Chapters 3 - Exploring Data Flashcards
What is data exploration?
A preliminary investigation of the data in order to better understand its specific characteristics. Helps with selecting appropriate preprocessing and data analysis techniques.
What are summary statistics?
Quantities such as the mean and standard deviation that capture various characteristics of a potentially large set of values with a single number or a small set of numbers.
Define frequency of a data set
frequency(vi) = number of objects with attribute value vi / number of objects eg. 1 2 3 1 1 frequency of 1 is 3/6 or 0.5
Define mode of a data set
The mode of a categorical attribute is one that appears most frequently (has the highest frequency)
What is a percentile?
The value below which a percentage of data falls eg 80% of people are shorter than you That means you are at the 80th percentile.
What do the mean and median measure?
The location of a set of values
Define mean
The mean is the average of a set of numbers
How is the mean of a set of numbers computed?
Add the values of the numbers and divide by the total number of numbers in the set
What is the median?
The median is the middle number in a set of values when arranged from hightest to lowest.
if the set has an even number of values, than the median is the average of the middle two numbers
What is a trimmed mean?
A percentage of the beggining and end of the data is thrown out.
This is because the mean is sensitive to outliers.
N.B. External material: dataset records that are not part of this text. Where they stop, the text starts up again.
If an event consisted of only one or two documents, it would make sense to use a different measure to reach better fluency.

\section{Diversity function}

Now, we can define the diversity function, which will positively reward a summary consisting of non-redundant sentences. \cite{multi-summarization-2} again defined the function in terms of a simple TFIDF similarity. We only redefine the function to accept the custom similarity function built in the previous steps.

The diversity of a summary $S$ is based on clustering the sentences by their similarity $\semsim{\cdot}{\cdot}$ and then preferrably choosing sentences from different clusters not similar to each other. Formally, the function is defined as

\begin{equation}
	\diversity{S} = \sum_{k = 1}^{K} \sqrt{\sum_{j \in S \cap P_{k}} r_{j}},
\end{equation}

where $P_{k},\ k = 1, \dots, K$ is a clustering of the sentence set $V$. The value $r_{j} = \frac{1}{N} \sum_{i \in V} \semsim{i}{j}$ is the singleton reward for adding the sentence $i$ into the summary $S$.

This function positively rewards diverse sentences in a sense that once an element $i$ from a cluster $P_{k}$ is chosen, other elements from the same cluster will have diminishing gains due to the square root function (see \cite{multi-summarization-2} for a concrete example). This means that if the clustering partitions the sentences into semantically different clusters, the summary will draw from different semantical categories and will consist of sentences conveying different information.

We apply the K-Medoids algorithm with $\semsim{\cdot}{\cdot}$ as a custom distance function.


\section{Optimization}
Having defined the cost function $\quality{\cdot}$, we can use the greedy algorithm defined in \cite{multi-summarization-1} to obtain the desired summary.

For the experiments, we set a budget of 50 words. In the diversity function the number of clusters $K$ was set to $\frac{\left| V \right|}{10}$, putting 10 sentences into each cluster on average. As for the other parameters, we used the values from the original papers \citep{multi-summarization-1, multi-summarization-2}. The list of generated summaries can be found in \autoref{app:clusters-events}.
If the distribution of values is skeweked in a data set is the mean a good indivator of the middle of a set of values?
No. In this case, the media is a better indicator of the middle.
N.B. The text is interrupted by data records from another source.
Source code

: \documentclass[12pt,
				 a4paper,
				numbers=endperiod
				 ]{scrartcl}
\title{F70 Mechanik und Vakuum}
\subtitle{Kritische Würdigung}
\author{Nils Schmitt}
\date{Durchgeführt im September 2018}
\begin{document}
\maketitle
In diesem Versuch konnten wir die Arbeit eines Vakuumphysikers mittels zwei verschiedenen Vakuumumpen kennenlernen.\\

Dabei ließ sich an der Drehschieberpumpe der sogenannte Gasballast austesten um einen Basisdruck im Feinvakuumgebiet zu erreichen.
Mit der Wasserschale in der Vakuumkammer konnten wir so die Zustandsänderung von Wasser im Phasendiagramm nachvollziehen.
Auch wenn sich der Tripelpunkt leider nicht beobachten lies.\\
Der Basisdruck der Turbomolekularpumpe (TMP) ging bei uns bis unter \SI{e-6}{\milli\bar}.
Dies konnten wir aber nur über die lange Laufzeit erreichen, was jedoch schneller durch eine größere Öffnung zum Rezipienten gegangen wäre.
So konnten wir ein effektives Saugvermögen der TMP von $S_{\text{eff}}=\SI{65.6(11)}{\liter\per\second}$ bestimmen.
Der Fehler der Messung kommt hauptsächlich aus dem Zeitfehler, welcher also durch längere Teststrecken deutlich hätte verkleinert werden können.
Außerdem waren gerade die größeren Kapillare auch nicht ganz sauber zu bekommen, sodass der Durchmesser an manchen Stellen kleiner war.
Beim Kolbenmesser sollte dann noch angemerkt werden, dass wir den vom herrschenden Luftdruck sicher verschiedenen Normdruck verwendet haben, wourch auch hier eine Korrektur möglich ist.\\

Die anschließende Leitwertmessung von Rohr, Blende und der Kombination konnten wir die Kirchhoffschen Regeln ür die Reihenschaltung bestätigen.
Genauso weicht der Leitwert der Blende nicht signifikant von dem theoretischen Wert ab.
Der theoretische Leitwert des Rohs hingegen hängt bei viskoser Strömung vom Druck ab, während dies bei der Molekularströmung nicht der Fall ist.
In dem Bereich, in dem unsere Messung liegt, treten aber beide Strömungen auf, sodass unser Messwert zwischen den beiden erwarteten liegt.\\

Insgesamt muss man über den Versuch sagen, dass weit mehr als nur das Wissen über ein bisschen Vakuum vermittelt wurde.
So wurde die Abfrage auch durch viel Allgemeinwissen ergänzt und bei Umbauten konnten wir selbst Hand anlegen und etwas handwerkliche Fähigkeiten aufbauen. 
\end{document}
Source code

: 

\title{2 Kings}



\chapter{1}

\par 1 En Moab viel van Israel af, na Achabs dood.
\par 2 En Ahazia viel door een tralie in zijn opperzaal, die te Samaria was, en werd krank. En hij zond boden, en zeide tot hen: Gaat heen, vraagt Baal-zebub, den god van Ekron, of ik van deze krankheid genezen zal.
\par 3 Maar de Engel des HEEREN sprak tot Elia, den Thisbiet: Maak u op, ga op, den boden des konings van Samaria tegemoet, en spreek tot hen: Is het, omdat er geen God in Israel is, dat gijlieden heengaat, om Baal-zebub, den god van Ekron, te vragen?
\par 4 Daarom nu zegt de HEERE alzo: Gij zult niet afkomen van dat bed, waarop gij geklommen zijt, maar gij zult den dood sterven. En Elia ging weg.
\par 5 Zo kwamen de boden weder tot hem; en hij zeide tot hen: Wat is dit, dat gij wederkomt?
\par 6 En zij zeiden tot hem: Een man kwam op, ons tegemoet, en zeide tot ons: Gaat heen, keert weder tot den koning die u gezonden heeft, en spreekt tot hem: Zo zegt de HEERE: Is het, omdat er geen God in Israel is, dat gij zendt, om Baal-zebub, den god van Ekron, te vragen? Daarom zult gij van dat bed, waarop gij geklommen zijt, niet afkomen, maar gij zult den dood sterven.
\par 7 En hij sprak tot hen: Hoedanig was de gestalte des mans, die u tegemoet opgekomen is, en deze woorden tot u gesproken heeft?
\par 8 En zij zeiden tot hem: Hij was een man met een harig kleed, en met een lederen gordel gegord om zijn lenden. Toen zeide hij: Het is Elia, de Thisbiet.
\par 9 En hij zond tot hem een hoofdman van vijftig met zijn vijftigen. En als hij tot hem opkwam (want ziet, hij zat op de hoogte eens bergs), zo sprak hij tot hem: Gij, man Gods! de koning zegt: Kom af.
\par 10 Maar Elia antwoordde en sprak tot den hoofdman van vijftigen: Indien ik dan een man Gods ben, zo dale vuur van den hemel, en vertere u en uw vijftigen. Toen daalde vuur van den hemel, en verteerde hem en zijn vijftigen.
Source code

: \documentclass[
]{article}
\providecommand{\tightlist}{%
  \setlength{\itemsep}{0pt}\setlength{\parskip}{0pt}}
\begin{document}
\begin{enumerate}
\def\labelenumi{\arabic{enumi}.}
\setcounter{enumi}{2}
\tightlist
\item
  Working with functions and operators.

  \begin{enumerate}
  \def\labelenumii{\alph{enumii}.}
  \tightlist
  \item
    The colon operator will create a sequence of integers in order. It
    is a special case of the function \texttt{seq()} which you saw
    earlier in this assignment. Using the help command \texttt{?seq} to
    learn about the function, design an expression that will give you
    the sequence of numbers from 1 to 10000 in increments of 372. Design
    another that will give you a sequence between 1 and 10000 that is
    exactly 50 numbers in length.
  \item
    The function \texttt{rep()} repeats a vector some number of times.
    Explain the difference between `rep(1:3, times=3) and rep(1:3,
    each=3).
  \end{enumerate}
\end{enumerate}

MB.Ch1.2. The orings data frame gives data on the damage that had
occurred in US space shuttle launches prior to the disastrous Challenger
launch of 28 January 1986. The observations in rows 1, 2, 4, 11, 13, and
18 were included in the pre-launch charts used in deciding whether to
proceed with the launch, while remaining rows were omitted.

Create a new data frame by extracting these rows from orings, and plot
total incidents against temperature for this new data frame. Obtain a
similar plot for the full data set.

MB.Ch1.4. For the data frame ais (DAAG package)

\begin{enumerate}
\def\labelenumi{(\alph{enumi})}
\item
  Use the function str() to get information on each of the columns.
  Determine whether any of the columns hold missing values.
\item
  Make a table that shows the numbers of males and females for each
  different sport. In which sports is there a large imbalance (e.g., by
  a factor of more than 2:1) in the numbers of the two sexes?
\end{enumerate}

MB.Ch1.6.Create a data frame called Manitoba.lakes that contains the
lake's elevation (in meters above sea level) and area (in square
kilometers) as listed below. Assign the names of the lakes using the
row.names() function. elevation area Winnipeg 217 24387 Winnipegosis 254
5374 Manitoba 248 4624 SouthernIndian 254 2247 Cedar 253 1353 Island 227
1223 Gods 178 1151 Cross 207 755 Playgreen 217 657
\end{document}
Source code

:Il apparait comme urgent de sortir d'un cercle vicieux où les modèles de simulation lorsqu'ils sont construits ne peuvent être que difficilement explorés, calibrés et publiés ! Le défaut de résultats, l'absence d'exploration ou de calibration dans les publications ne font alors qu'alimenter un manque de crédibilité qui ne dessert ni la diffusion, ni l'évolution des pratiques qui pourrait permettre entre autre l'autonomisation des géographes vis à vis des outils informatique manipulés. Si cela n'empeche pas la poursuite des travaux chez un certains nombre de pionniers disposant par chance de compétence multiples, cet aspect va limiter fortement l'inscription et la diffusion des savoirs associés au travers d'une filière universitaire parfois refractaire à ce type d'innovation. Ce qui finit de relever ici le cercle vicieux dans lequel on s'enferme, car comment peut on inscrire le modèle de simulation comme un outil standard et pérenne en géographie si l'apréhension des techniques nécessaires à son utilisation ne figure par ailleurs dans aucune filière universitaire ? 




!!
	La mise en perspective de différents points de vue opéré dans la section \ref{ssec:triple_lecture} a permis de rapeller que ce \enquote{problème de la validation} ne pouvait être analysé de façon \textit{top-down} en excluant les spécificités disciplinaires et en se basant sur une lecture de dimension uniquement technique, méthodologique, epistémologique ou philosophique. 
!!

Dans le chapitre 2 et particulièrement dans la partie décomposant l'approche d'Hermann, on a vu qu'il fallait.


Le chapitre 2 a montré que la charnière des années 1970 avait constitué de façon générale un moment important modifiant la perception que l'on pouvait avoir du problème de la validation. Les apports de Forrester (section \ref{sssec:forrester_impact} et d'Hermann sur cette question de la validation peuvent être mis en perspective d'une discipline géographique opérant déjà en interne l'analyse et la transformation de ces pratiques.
What do range and variance measure in a data set?
the spread of a set of values
indicate if values are wideley spread out or relatively concentrated around a single point
How is the range of a data set calculated?
the largest value subtract the smallest value
Why is variance a preffered measure of spread over range?
The range can be misleading if most of the values are concentrated in a narrow band of values, but there are also a relatively small number of mroe extreme values.
What symbol is used for variance?
s2x
What is variance?
The average of the squared differences from the mean.
How is variance calculated?
To calculate the variance follow these steps:
Work out the Mean (the simple average of the numbers)
Then for each number: subtract the Mean and square the result (the squared difference).
Then work out the average of those squared differences. (